As the pace wasn't an intense one in the first hour of racing, the escapees gained five minutes, an advantage which began to come down in the second half of the day. Despite the course being a flat one, Maxime attacked on more than one occasion, until he eventually dropped his breakaway companions, with around 15 kilometers remaining. In his second season with Etixx – Quick-Step, the 29-year-old Frenchman left it all on the road and made the sprinters' teams work hard in order to catch him, which they did in the last four kilometers.
Immediately, Etixx – Quick-Step came at the front, Tony Martin and Niki Terpstra doing some big pulls to stretch out the peloton and bring Julian Alaphilippe in a good position for the sprint, which was due to take place on some twisting and turning roads.
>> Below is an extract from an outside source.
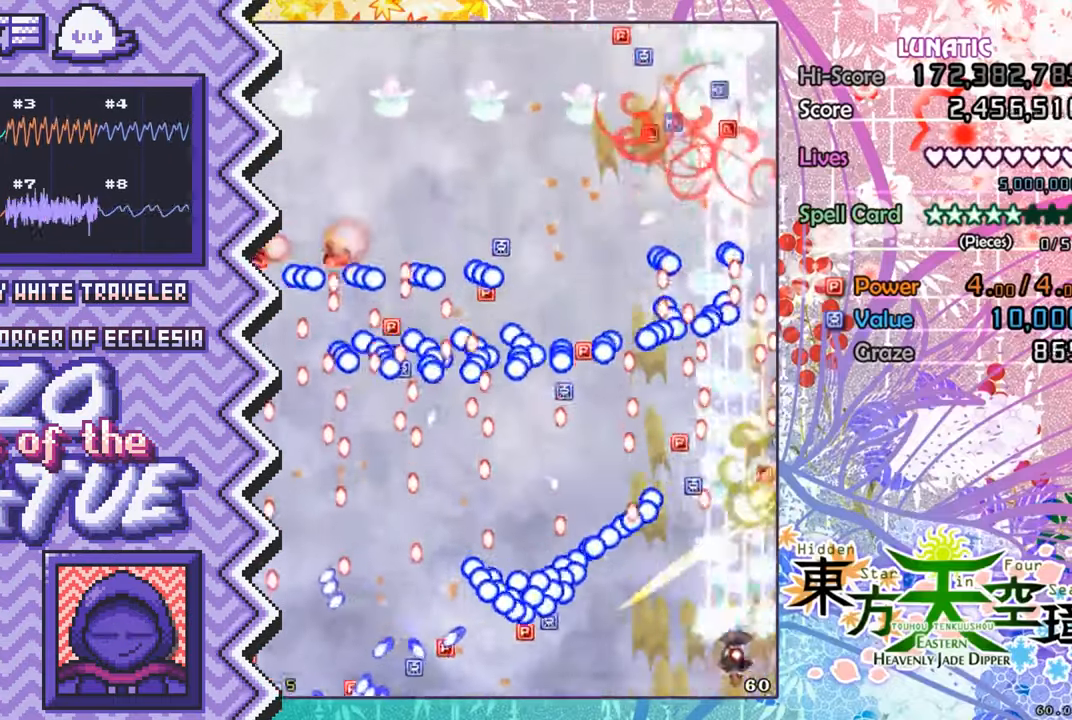
{"buttons": ["X"], "events": [[33, "B", "down"], [150, "B", "up"], [267, "Y", "down"], [384, "Y", "up"], [501, "X", "down"]]}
Eight in the final turn, Julian powered in the final 200 meters, which were in a slight uphill, and finished behind Edvald Boasson Hagen (Dimension Data), throwing his bike over the line in an effort which netted him second place, ahead of some really fast men, like Nacer Bouhanni (Cofidis), Jens Debusschere (Lotto-Soudal) and Greg Van Avermaet (BMC).
Despite being part of the breakaway since the flag was dropped, Maxime still had enough in the tank to forge on from the other two escapees and stay away, motivated by the presence of his family and friends in Belley. One of the day's protagonists, after being at the front for more than 170 kilometers, the Frenchman was pleased with his solo effort and the way he played his card until the very end, even though he didn't get that much-desired victory.
"Today I really wanted to show myself and to do something nice, because we were arriving in the town where I was born and where I joined my first cycling club. I knew the roads and I was hoping for a bigger advantage in the last 20 kilometers, because the narrow and technical roads would have played into my favour. I gave everything, but unfortunately I missed those extra 30-40 seconds which would have helped me to make it. At the end, I did my best and I'm happy. With oozed confidence, I'm now ready to work for Dan and Julian in the next stages", said Maxime, by far the most aggressive rider on stage four.
With the white jersey on his shoulders since Sunday's prologue, Julian Alaphilippe showed once again an unbelievable turn of speed, as he made his way through the bunch in the closing kilometer, before sprinting to second, one of his best results of the year in a World Tour race. Thanks to the bonus seconds and the fact that race leader Alberto Contador (Tinkoff) was held up by a crash, Alaphilippe took back some important time in the general classification, and he now lies in fourth, just nine seconds adrift: "I'm a little bit disappointed, because I was too far down when we entered in that last corner. I managed to come back, but it wasn't enough to really contest the win. Tomorrow, the real climbing starts at the Dauphiné and we are ready to fight and find out how far we can go."